## About this exercise
Copy out, precisely as given, the lines from the line with "Doprava zdarma" to the end of the entries that follow.

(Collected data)
%%

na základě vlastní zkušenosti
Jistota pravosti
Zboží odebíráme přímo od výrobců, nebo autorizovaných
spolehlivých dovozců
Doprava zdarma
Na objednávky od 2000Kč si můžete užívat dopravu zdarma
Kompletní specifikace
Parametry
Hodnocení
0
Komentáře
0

%%

## Expected answer
Doprava zdarma
Na objednávky od 2000Kč si můžete užívat dopravu zdarma
Kompletní specifikace
Parametry
Hodnocení
0
Komentáře
0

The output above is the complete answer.